## Extracted data
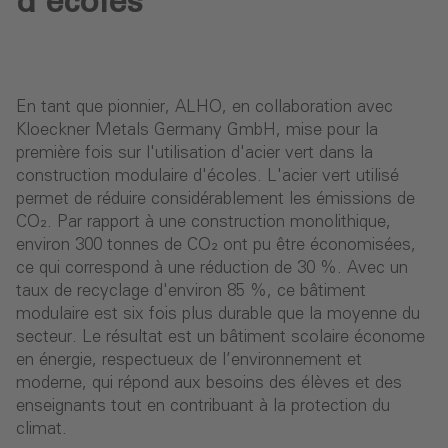
d'écoles
En tant que pionnier, ALHO, en collaboration avec
Kloeckner Metals Germany GmbH, mise pour la
première fois sur l'utilisation d'acier vert dans la
construction modulaire d'écoles. L'acier vert utilisé
permet de réduire considérablement les émissions de
CO₂. Par rapport à une construction monolithique,
environ 300 tonnes de CO₂ ont pu être économisées,
ce qui correspond à une réduction de 30 %. Avec un
taux de recyclage d'environ 85 %, ce bâtiment
modulaire est six fois plus durable que la moyenne du
secteur. Le résultat est un bâtiment scolaire économe
en énergie, respectueux de l’environnement et
moderne, qui répond aux besoins des élèves et des
enseignants tout en contribuant à la protection du
climat.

## Activity
Proceeding from the line containing "construction modulaire d'écoles." through the line containing "taux de recyclage d'environ 85 %, ce bâtiment", transcribe the lines above exactly, both end lines included.

## Written answer
construction modulaire d'écoles. L'acier vert utilisé
permet de réduire considérablement les émissions de
CO₂. Par rapport à une construction monolithique,
environ 300 tonnes de CO₂ ont pu être économisées,
ce qui correspond à une réduction de 30 %. Avec un
taux de recyclage d'environ 85 %, ce bâtiment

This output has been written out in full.